Source document ▸

++++++

Day 4: Inside Windows 2008 R2 Virtualisation Improvements And Native VHD Support

The speaker was Mark Russinovich, Microsoft Fellow and former owner of Sysinternals and Winternals.

This was a very exciting session with lots of news.  Anyone attending was left quite geeked out by what’s happening with Microsoft Windows Server.

VM Migration

Live Migration is Microsoft’s answer to VMware VMotion.  At a high level it seems quite similar.  It requires a shared cluster file system between hosts and gradual memory transfer before switching VM’s over.

How it works:

• A connection is established between the source and target hosts.
• Transfer the VM configuration.
• Transfer RAM.
• Suspend the VM on the source and transfer any remaining state (CPU and maybe some RAM).
• Resume the VM on the target.

The goal is that this entire process complete in less than 20 milliseconds.

The RAM transfer works as follows:

• The source host creates a "dirty" bitmap of the memory pages used by the VM.
• The pages are copied to the target host one by one.  As this happens, they are marked as "clean".
• If the VM changes a memory page then it is marked as dirty, thus requiring that it be copied again.
• This decremental copying process is done 10 times with remaining dirty pages, attempting to mark all pages as clean.
• The process stops either when (1) all pages are clean (copied) or (2) all 10 passes have been completed.

At this point the VM the VM is suspended (frozen).  The remaining state (CPU and the few dirty pages) are copied to the target host where it can be reanimated.

Clustered Shared Volumes (CSV)

++++++

Given task ▸ Extend the write-up on Windows Server 2008 R2 virtualization improvements, starting after its final heading, "Clustered Shared Volumes (CSV)".

++++++

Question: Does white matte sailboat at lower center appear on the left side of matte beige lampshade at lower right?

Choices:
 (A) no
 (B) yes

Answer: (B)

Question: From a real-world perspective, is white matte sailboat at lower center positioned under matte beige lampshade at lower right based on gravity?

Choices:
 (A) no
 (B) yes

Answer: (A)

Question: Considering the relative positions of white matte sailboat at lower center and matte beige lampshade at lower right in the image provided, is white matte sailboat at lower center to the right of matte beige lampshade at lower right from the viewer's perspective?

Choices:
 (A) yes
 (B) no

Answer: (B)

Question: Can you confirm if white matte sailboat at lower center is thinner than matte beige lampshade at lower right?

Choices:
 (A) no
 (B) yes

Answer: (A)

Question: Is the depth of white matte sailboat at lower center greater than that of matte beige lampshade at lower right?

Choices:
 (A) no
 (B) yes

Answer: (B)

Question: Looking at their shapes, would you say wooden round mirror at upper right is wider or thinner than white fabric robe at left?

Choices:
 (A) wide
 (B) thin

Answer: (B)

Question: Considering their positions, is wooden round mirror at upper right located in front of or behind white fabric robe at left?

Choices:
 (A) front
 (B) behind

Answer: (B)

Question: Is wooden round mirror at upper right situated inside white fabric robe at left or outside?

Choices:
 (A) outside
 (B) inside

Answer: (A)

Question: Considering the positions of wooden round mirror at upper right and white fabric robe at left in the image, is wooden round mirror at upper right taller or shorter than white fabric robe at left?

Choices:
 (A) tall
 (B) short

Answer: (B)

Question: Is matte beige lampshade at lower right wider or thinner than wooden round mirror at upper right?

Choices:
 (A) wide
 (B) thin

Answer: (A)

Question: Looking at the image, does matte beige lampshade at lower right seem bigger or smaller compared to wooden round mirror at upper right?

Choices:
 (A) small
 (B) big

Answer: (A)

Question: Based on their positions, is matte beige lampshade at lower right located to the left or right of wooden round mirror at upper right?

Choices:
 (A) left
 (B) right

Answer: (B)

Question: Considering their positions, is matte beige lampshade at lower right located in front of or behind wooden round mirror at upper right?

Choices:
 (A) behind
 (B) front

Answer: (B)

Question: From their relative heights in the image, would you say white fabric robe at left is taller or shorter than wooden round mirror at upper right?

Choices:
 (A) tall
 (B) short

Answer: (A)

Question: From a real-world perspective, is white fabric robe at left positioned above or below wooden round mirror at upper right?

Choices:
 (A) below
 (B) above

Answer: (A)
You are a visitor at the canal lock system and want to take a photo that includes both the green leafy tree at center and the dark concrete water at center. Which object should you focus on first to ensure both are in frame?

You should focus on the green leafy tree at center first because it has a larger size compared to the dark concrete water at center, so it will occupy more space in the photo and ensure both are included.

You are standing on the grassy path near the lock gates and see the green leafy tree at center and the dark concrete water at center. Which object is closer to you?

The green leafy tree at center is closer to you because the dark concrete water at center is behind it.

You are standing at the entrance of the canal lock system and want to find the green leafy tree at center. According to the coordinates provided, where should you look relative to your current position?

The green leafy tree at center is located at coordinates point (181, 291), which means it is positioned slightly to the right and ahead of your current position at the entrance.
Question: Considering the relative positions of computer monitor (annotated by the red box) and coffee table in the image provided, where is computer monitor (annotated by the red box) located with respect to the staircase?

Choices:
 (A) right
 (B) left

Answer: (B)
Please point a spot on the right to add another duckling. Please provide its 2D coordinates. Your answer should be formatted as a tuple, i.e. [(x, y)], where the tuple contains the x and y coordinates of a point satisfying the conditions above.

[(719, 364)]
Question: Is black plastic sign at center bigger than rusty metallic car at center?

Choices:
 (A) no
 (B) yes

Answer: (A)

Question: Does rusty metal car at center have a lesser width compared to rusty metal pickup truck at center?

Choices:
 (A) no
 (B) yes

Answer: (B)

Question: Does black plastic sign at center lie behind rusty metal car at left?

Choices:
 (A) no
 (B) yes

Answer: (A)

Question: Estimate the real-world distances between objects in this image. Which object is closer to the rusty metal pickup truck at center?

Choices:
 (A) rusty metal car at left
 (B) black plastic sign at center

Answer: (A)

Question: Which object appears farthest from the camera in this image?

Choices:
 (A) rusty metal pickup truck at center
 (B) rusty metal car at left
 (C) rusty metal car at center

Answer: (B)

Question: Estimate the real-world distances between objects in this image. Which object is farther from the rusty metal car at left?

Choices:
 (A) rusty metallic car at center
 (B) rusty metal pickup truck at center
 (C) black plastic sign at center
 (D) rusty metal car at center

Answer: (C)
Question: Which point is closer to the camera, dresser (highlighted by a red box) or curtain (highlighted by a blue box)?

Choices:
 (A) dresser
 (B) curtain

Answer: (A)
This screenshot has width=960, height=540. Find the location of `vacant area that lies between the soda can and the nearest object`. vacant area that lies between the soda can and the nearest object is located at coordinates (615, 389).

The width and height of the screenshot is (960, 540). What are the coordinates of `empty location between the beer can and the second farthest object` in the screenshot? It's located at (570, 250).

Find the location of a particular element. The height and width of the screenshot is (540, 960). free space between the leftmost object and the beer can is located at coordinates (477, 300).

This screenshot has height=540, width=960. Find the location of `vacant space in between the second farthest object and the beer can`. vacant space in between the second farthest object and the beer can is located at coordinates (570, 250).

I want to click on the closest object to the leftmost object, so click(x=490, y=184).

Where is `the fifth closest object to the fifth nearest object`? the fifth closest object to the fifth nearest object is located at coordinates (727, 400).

++++++

The response ▸
• This was needed for live migration, just like VMFS.  It allows multiple hosts to access a single volume to facilitate near instant migration of VM’s from one host to another.
• It simplifies storage configuration.  We will no longer need 1 LUN for every VM.
• Allowing large CSV LUN’s with many VM’s will make the self service portal much more acceptable for end user usage (with quota).

How it works:

• One host owns the namespace (LUN), e.g. the directory structure and metadata.
• Any host can read/write(lock) a file.
• Relatively rare operations such as create file, delete file and resize file are sent to the LUN owner.
• The host that owns a VM opens the VHD file for exclusive use.

Network Virtual Machine Queues

Right now, processing network packets for VM’s requires:

• VLAN lookup to determine the destination VLAN.
• MAC lookup to determine the destination machine.
• Copying the packet (via the VM Bus) to/from the VM to/from another VM or the parent partition (for the physical network).

This requires 2 context switches by the host CPU.

Microsoft has worked with NIC hardware vendors to introduce Network VM Queues.  The VMQ works as follows:

• The hardware participates in the process.
• The parent partition is removed from the process.
• The context switch numbers are reduced.

NIC Embedded Switch:

• This is used in VM to VM traffic.
• The hardware provides virtual switch trafficking.
• If VM’s are on the same virtual switch then they communicate via the hardware only.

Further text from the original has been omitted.